Persistent Stapedian Artery: a rare congenital vascular anatomy that may be a incidental finding or related to pulsatile tinnitus. The imaging clues, especially on CT, are a soft tissue proeminence along the cochlear promontorium and an absent foramen spinosum.
- Cochlear-facial Dehiscence: a recently described entity that may be a incidental finding or be associated with third window symptoms. It carachterized by lack of bone separating the labyrinthine segment of the facial nerve and the cochlea.
- High Hiding Jugular Bulb and Dehiscences: a high riding jugular bulb is characterized when its roof extends superiorly than unusal. The criterias for a high bulb vary on literature. On clinical practice, due to easy and quick assessment, we use the basal turn of the cochlea as a reference in our institution. A dehiscence indicates the absence of osseous tissue between the bulb and the adjacent structures, such as the vestibular aqueduct, the internal auditory canal, the tympanic cavity and the labyrinth. The findings may be asymptomatic or be associated with symptoms like pulsatile tinnitus.
- The Labyrinth: structure responsable for hearing and balance, consisting of the osseous labyrinth, well seen on CT, which houses the membranous labyrinth, filled with high T2WI fluid on MRI. Includes the cochlea, vestibule and semircular canals.
- Vestibular Aqueduct: osseus structure of the innear ear that contains the endolymphatic sac. On CT we can delimitate the aqueduct while the MRI depicts the endolymphatic duct and sac. The enlarged vestibular aqueduct syndrome is the most common inner ear malformation related to congenital sensorial hearing loss.
- Anatomic Variants Related to Tinnitus: some anatomic constitucional variatons may be seen in patients with tinnitus and may be related to symptoms in absence of other defined causes. They include pneumatized petrous apex, high riding jugular bulb, pneumatized squamous temporal bone and pneumatization around the carotid canals.
- Sinus Tympani and Facial Nerve Recess: important landmarks on the tympanic cavity which my be blind spots for surgeons on tympanic cavity lesions, such as cholesteatomas.

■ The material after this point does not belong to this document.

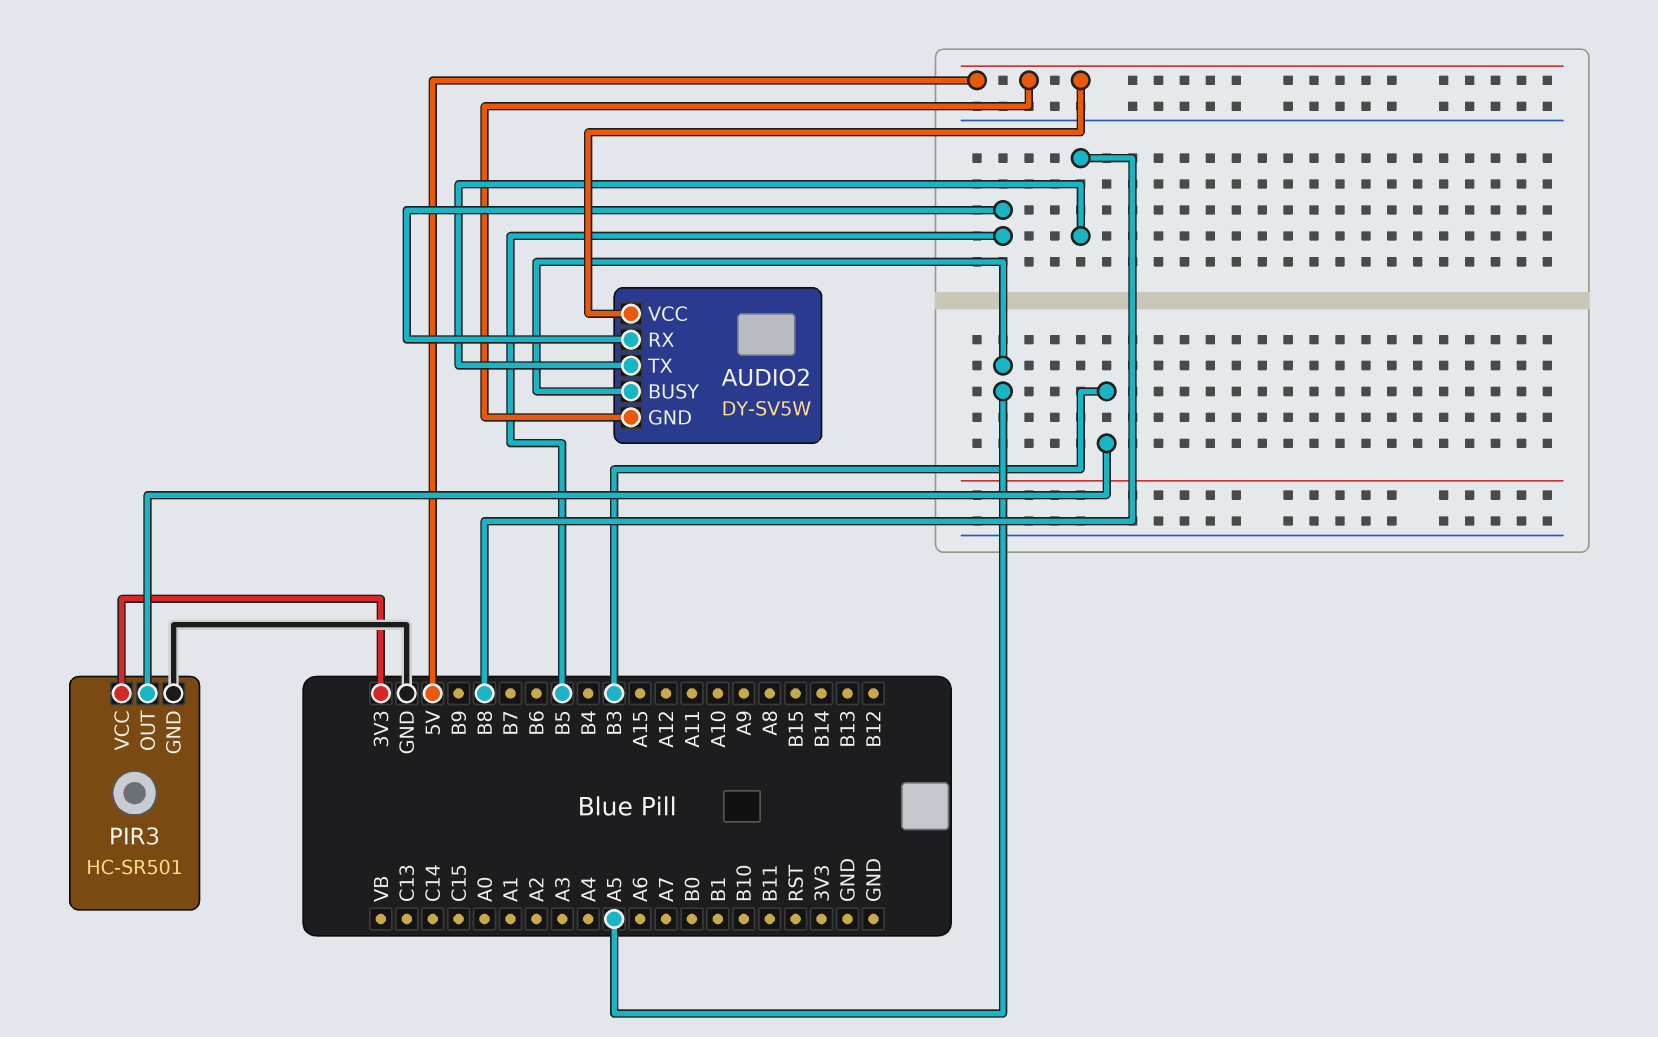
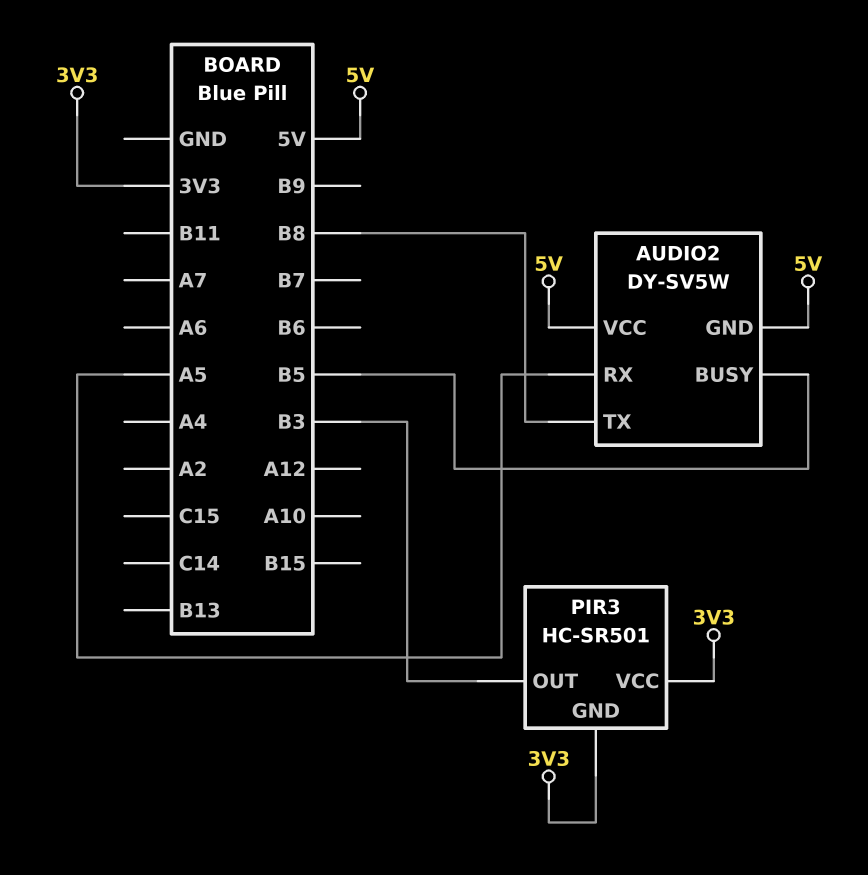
AUDIO2 pin BUSY: A5 -> B5
AUDIO2 pin RX: B5 -> A5
PIR3 pin GND: GND -> 3V3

- The Prussak Space: important landmark on the tympanic cavity. The pars flaccida cholesteatoma originates in this space, which is limited superiorly by the lateral malleal ligament, inferiorly by the short process of the malleus, medially by the malleus neck and laterally by the tympanic membrane pars flaccida. Cholesteatomas on this site may enlarge the Prussak space, dislocate the ossicular chain medially and erode the scutum.
- Internal Auditory Canal Diverticulum: focal lucency along the anteroinferior margin of the internal auditory canal. It may be related to cavitary otosclerosis or represent an anatomic variant (without hearing loss).
- Fissure or fracture? Many linear structures on the temporal bone are linear and may mimic fracture lines, such as the occipitomastoid suture, petro-occipital fissure, tympanosquamous fissure and the persistence of the tympanomastoid fissure. It is important to always compare with the contralateral side on trauma evaluation to avoid misinterpretation.
- The Stylohyoid Complex: craniocervical structure with 4 main components, including the styloid process, the stylohyoid ligament, the lesser cornua of the hyoid and superior portion of the hyoid body.
The calcification of the complex my be asymptomatic or cause the Eagle Syndrome, which includes symptoms related to cranial nerve or arterial impingement, with dysphagia as the most commmon manifestation.
The reference value of normality for the length of the complex is 3,0 cm, and Eagle syndrome is more prevalent when it measures 4,0 cm or more. But on daily pratice, we measure the calcified complex in every symptomatic patient.